It’s not uncommon for someone to discover psychology and feel an immediate pull. For me, though, it wasn’t just interest, it was validation. I vividly remember my first psychology class. What began as curiosity quickly became something deeper. I was reading through chapters and suddenly realized – this is me. I was learning the names of experiences I’d quietly carried (anxiety, depression) for the first time, they didn’t feel so daunting. There were definitions, explanations and more importantly, gave me hope.
At the time, structure helped keep my anxiety at a constant low hum. I had a plan, and I wasn’t about to deviate from it. Change was not in the itinerary. However, beneath the anxiety was a quieter voice, one that knew what I truly needed—a voice that reminded me of the impact my first counselor had on me.
I still remember the moment she looked at me and said I was a good student and a good kid. Such simple words but they reframed how I saw myself. She gently challenged the way I spoke to myself and opened a space for a different story to take root. That relationship changed me, and it planted a seed that eventually grew into a calling.
My own counseling journey taught me how to tune in, listen, and care for myself in ways I never learned at home or in school. It helped me understand the importance of making space for pain, for healing, for self-understanding.

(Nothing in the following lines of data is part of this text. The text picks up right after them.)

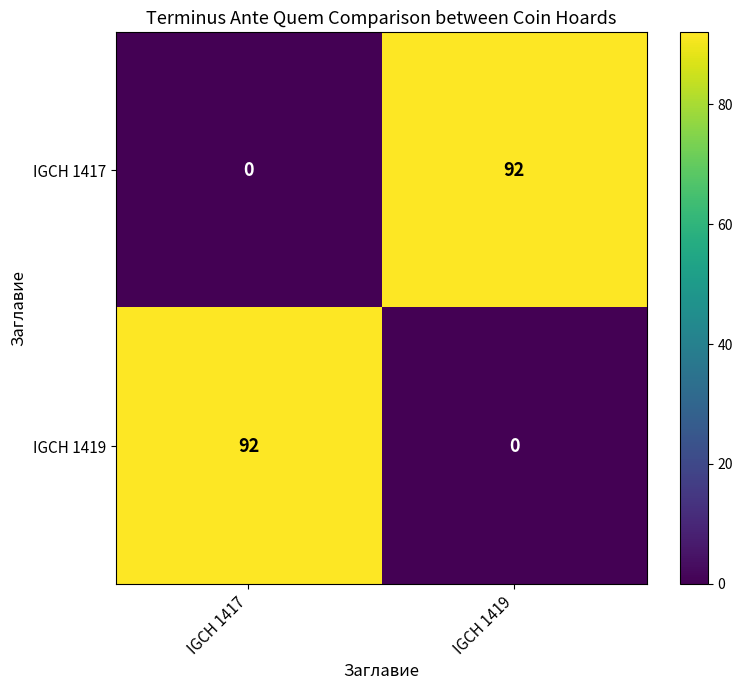

What is the difference between the highest and lowest values at IGCH 1419?

92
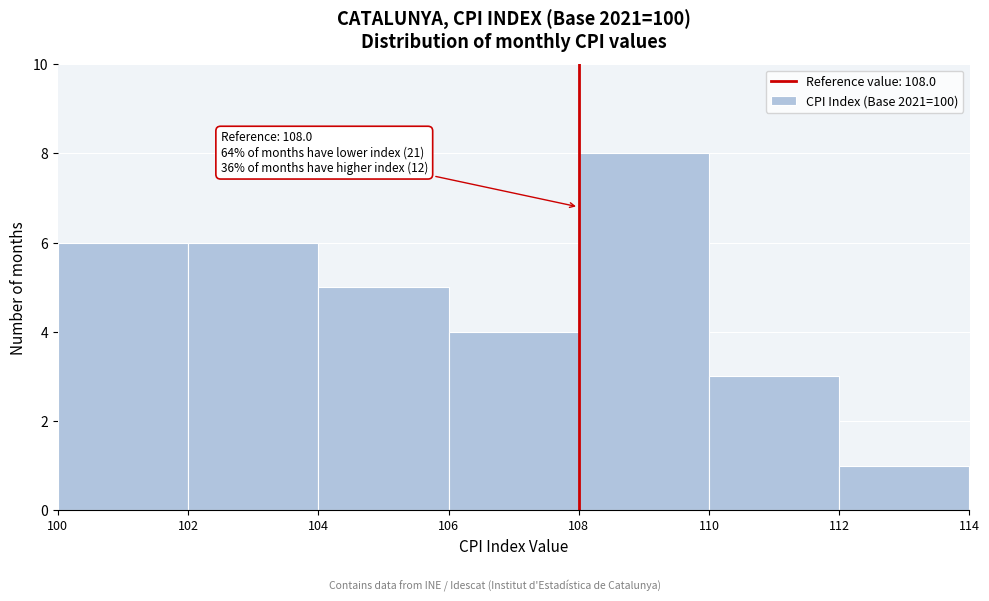

Which range on the x-axis has the tallest bar?

108 to 110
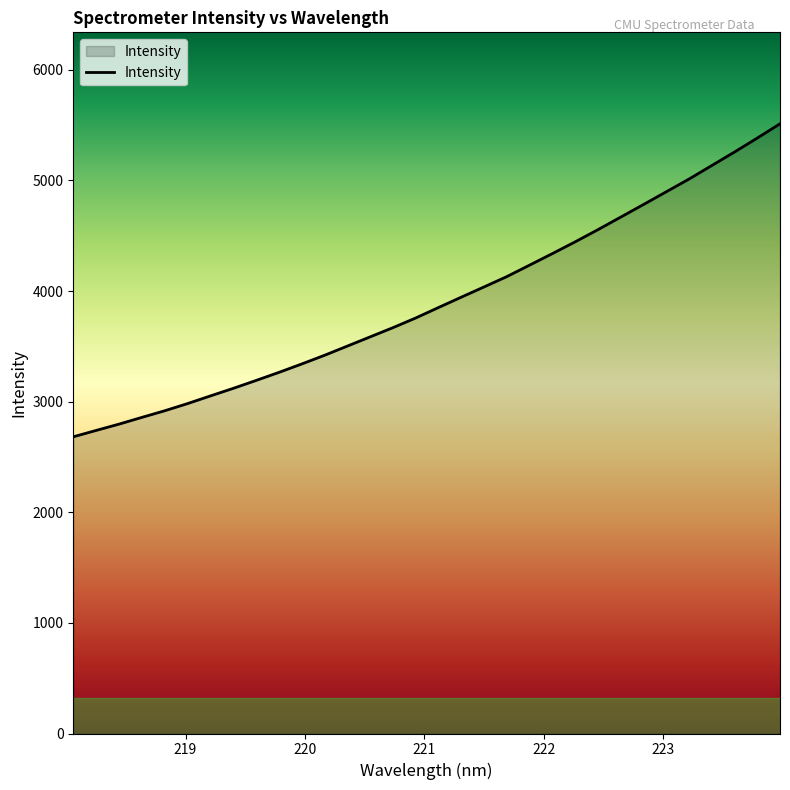

What is the difference between the maximum and minimum values?

2829.6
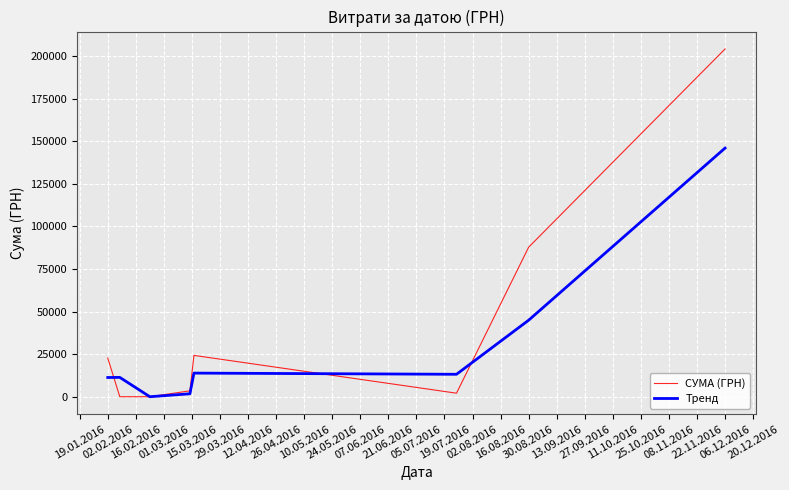

How many values in the Тренд series exceed 13300?

4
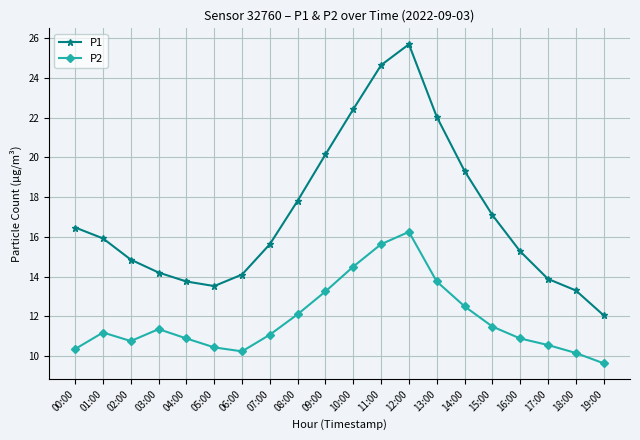

Does the chart have visible grid lines?

Yes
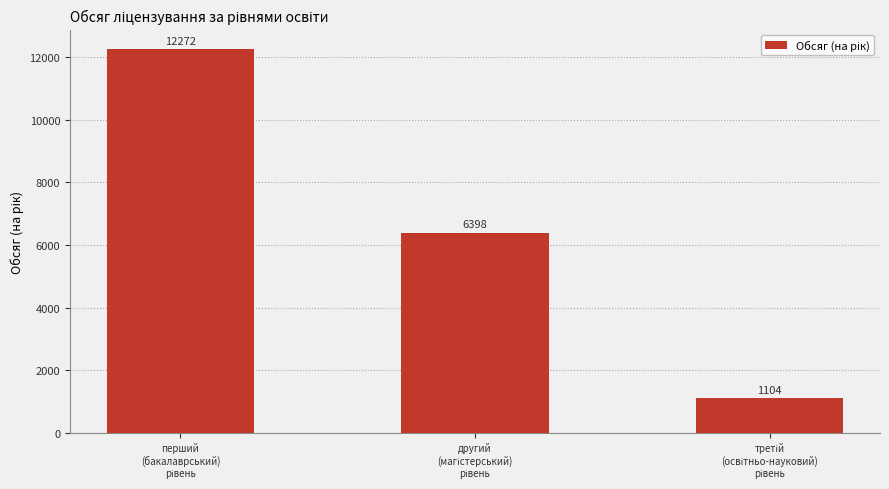

What is the value of the 2nd bar from the left?

6398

Another deep motivation for me came from loss. When I was in middle school, my aunt died by suicide. That grief stayed with me, shaping the way I think about mental health in families, in silence, and in the spaces where we so often feel alone. I’ve carried her with me in this work ever since. In many ways, I became a counselor with her in mind. I wanted to be someone my loved ones and my clients could turn to when they needed understanding and a safe place to land.
When I finally gave myself permission to change my major to psychology, it felt like a weight had been lifted. For the first time, I was on the right path. I knew I wanted to make a difference, even if I didn’t know exactly how yet. That clarity only deepened when I entered graduate school and found myself surrounded by a diverse cohort of passionate, thoughtful, and open-minded future counselors. It was another sign that I was exactly where I was meant to be.
The Words That Stay with Me
One of the most influential books I’ve read is “My Stroke of Insight,” by Dr. Jill Bolte Taylor. In it, she describes the stroke she experienced as a brain scientist and what it taught her about how our minds and emotions are shaped by the parts of our brain. One moment in the book that has stayed with me and now hangs on the wall of my office is when she quotes Socrates:
“The unexamined life is not worth living.”
She then adds,
“I don’t have to think thoughts that bring me pain.”
That concept of observing our thoughts, challenging them, and choosing compassion over judgement is at the heart of so much of the work I do with clients. It’s an elegant expression of what we often explore through cognitive behavioral therapy—that while we can’t always control what happens to us, we can examine the stories we tell ourselves and reshape them in ways that serve our healing.